Spring started in 2020 for local plant wholesalers

Giesel Greenhouse, owned by Shawn Giesel, started as a small tomato-growing operation but has expanded to being a major herb wholesaler, specializing in basil.

By Jackie Nelson

HESSTON—While residents are finally looking forward to spring and waiting for their lawns and trees to return from dormancy, winter was over before it even began for local greenhouses. Hesston Plant Company, owned by Joel Hicks, and Giesel Greenhouse, owned by Shawn Giesel, have been cultivating plants since late last fall.

Both growers are wholesalers, supplying business like Stone Creek Nursery, Treetop Nursery, Dillons and even Back Alley Pizza with plants and herbs. 

Hesston Plant Company specializes in providing flowers, while Giesel has come to focus on vegetables and herbs.

Hicks, who purchased the company in 2014, said it presented an opportunity to follow his passion without having to build a company from the ground up. Giesel started the Giesel Greenhouse with one greenhouse growing hydroponic tomatoes in 1996.

“Around 2013, we became acquainted with the potted herb market possibilities and began experimenting with that market,” Giesel said.

The greenhouse pulled back from the flower market and focused on edible plants.

“Currently, we grow a mix of the most popular culinary herbs in four-inch pots, with basil being about 50% of the market,” Giesel. said

The business is also expanding into lettuce.

“We prefer to sell living plants, because they are never fresher than when they are cut from a living plant, and we do not become a food processor,” Giesel said.

Hesston Plant Company, owned by Joel Hicks, said the business specializes in wholesale flowers, which include succulent plants, which he projects will be popular again this year.
^^^^
BRIEF 1 ->
According to the article on local plant wholesalers, why does Giesel prefer to sell living plants?
BRIEF 2 ->
Resume the article on local plant wholesalers, beginning after its final sentence.

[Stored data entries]
^^^^
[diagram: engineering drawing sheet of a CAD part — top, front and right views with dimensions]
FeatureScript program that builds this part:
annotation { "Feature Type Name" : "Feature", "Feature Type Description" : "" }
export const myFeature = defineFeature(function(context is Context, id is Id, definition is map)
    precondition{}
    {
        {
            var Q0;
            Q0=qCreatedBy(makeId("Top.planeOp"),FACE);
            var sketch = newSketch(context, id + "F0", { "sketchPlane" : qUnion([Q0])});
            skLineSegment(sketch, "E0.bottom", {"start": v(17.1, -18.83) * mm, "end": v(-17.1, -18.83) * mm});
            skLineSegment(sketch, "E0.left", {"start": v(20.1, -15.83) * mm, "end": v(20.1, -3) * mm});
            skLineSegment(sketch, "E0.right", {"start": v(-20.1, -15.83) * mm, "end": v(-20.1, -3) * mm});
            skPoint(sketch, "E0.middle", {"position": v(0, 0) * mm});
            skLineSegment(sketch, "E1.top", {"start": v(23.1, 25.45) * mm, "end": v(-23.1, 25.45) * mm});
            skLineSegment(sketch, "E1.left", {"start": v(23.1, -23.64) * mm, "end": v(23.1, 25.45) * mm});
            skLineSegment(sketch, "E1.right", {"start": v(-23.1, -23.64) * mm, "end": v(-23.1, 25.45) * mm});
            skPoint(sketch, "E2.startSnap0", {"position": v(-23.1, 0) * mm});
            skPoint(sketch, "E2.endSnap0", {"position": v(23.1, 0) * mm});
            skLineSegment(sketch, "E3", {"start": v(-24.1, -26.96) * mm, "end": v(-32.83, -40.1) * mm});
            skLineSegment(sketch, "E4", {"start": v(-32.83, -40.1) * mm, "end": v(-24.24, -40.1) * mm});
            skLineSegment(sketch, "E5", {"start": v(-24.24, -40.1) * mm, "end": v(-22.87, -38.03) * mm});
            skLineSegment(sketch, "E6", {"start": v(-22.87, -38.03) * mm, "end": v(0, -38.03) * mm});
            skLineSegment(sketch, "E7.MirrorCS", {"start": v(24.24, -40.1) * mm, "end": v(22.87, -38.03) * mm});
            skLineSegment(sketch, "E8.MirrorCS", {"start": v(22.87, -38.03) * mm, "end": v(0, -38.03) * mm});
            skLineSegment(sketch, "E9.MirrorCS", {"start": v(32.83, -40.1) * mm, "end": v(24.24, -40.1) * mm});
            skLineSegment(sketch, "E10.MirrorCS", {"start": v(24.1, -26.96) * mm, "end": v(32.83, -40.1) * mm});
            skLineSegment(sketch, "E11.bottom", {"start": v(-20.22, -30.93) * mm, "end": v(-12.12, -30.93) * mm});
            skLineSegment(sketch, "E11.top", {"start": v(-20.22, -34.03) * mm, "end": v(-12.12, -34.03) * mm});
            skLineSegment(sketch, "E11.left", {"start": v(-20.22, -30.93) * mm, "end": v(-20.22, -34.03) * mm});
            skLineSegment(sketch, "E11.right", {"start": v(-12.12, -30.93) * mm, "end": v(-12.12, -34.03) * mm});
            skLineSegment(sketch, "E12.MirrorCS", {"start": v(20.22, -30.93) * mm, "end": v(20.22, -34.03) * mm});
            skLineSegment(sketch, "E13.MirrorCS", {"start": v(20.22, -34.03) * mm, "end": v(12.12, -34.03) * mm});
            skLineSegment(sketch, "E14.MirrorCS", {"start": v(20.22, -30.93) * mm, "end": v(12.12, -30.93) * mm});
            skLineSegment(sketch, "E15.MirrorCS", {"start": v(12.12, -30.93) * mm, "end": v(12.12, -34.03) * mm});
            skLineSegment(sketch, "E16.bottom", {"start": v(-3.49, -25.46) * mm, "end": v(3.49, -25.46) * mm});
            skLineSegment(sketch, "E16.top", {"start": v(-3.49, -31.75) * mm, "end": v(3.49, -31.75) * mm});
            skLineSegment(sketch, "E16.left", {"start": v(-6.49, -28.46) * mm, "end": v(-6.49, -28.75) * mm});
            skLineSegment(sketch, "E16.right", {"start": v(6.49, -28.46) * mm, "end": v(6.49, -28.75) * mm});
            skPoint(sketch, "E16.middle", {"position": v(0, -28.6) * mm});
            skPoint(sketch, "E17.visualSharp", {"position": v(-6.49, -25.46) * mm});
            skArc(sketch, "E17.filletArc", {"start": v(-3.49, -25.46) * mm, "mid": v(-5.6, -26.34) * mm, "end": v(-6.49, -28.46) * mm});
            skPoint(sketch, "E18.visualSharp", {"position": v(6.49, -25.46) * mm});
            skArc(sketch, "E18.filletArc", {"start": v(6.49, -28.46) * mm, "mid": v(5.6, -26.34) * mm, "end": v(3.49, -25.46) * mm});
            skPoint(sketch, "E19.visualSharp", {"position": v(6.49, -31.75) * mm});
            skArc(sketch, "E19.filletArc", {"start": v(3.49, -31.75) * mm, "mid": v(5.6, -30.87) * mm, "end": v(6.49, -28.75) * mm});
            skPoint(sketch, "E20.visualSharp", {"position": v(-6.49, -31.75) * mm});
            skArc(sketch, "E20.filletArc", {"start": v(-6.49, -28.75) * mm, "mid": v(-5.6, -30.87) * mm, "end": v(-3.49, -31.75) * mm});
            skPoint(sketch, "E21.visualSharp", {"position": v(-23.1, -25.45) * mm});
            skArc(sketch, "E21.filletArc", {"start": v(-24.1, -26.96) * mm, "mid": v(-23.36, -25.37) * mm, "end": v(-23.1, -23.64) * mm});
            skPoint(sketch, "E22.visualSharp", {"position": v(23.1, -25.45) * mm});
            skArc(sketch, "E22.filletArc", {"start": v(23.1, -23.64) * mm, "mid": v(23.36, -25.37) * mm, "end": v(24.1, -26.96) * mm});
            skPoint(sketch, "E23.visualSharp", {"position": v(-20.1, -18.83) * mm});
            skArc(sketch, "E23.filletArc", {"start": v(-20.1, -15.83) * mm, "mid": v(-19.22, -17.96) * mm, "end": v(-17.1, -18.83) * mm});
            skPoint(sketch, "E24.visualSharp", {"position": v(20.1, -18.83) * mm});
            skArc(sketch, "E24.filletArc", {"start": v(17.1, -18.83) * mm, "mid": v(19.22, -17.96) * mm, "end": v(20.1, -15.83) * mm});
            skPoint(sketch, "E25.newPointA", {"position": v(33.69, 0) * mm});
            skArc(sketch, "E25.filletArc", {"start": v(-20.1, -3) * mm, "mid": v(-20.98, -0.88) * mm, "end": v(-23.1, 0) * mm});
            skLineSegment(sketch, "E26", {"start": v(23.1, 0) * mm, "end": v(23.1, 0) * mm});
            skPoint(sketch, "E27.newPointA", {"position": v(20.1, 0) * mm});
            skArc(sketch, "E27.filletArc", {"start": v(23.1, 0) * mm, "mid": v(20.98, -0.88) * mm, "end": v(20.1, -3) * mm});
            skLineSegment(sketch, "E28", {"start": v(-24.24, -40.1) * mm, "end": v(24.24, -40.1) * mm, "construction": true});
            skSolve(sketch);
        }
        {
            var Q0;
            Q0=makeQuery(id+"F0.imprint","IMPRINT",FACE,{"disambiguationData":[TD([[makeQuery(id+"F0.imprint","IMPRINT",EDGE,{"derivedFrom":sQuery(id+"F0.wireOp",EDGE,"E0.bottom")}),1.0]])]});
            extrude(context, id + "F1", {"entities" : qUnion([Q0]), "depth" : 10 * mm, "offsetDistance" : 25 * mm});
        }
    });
^^^^
WRITTEN ANSWER 1 ->
Giesel prefers living plants because they are never fresher than when cut from a living plant. Selling them also keeps the business from becoming a food processor.

WRITTEN ANSWER 2 ->
Hicks, on the other hand, said Hesston Plant Company has found its place in the flower market, specializing particularly in bougainvillea.

“Our biggest strength is flowers that do well in south central Kansas and central Kansas. We grow stuff here that lives here and will continue to do well here,” he said.

While many industries were devastated by the pandemic, plant companies faced a surge in sales, which created challenges of its own.

“I turned away customers that, either I had never heard of before or were coming to me for the first time—plances I had tried to get business from in the past and they already had their needs being met,” Hicks said.

This year, Hicks projects more of the same, with demand outstripping supply as the pandemic continues to keep people at home.

“I’m going off that, but ultimately, you either add greenhouses or you narrow your scope,” he said.

When most residents were tilling their gardens under for the fall, trimming back perennials and pulling up annuals for the winter, Hicks said spring of 2021 was already on his mind, traveling to trial gardens around the country and meeting with plant vendors to place orders and forecast trends.

“What’s trending other places, like the coasts versus the midwest and what’s coming. I sit down with multiple plant reps, and you go through and basically gamble on what will be popular,” Hicks said.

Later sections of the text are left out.